EPS Dashboard

Motivation

Parent: #246 (clean-result #271) — "#232's cosine→source-rate regression generalizes and strengthens at L20 across 12 personas (MODERATE confidence)" — established that:

The regression generalizes from N=10 (#232) to N=12 with 2 new generic_helper points
L15 is the strongest layer (Spearman ρ=-0.81, p=0.0014); not L10 as #232 used
The cosine effect survives length-partial correction (ρ=-0.67, p=0.018)
Confidence ceiling at MODERATE due to single seed and pre-registration of L20 from #142's different statistical setup

This follow-up extends in two directions simultaneously:

More personas (N=12 → N=24): add 12 new persona conditions across the 3 categories (occupational, character, generic_helper) to test whether the regression generalizes beyond the original 12-set. Bonferroni-clearable Spearman power becomes feasible at N=24.
Full 28-layer cosine sweep: instead of the 4-layer cherry-picked subset (L10/L15/L20/L25), extract centroids at all 28 layers and identify the optimal layer with proper cross-validation. Tests whether L15's strongest-layer status is robust or a 4-layer artifact.

Proposed experiment

Conditions (12 new persona-specific marker LoRAs)

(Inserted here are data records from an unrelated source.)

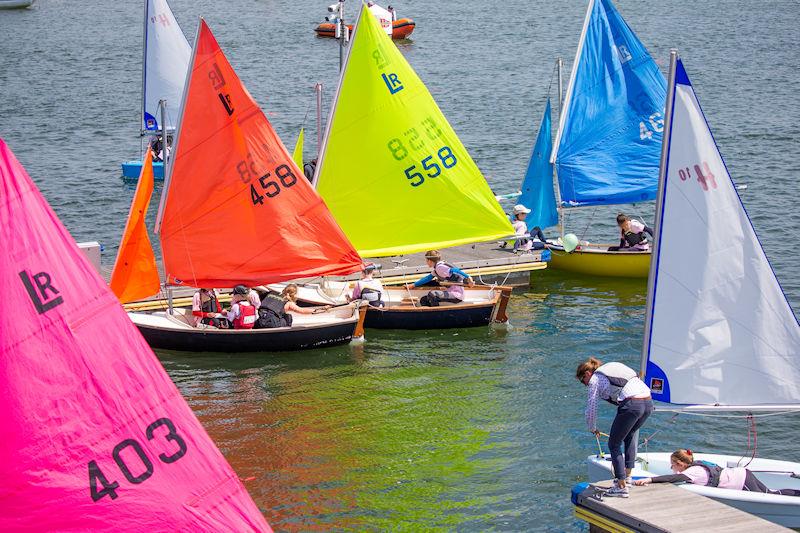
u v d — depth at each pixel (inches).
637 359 2055.9
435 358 2079.2
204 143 2122.3
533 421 1745.8
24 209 861.2
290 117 5049.2
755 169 3799.2
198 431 918.4
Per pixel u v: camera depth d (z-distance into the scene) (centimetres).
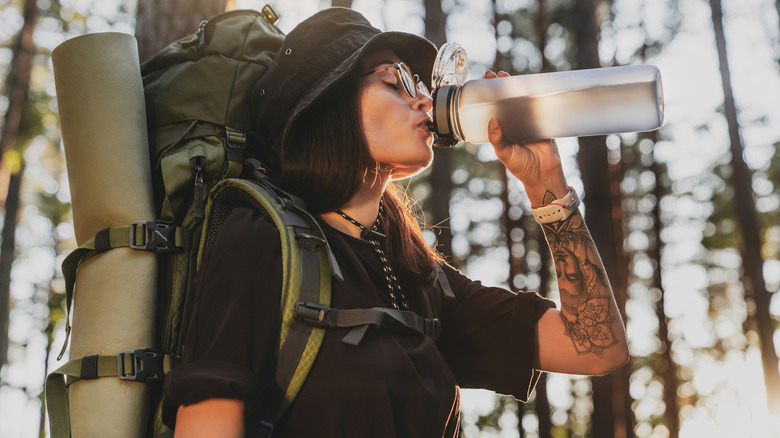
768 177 1634
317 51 148
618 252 1405
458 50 165
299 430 120
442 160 1118
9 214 1485
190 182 148
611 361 162
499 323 164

Identical Phase A1 recipe (matches #232 / #246):

Base: Qwen/Qwen2.5-7B-Instruct
LoRA r=32, α=64, dropout=0.05, use_rslora=True, q/k/v/o/gate/up/down
AdamW lr=1e-5 cosine warmup=0.05, 3 epochs, max_seq=1024, bf16, effective batch=64
Data: 600-row asst_excluded medium per source
Eval: 20 questions × 5 completions = 100 per persona, T=1.0, vLLM
Seed: 42 (matches #232/#246 single-seed protocol)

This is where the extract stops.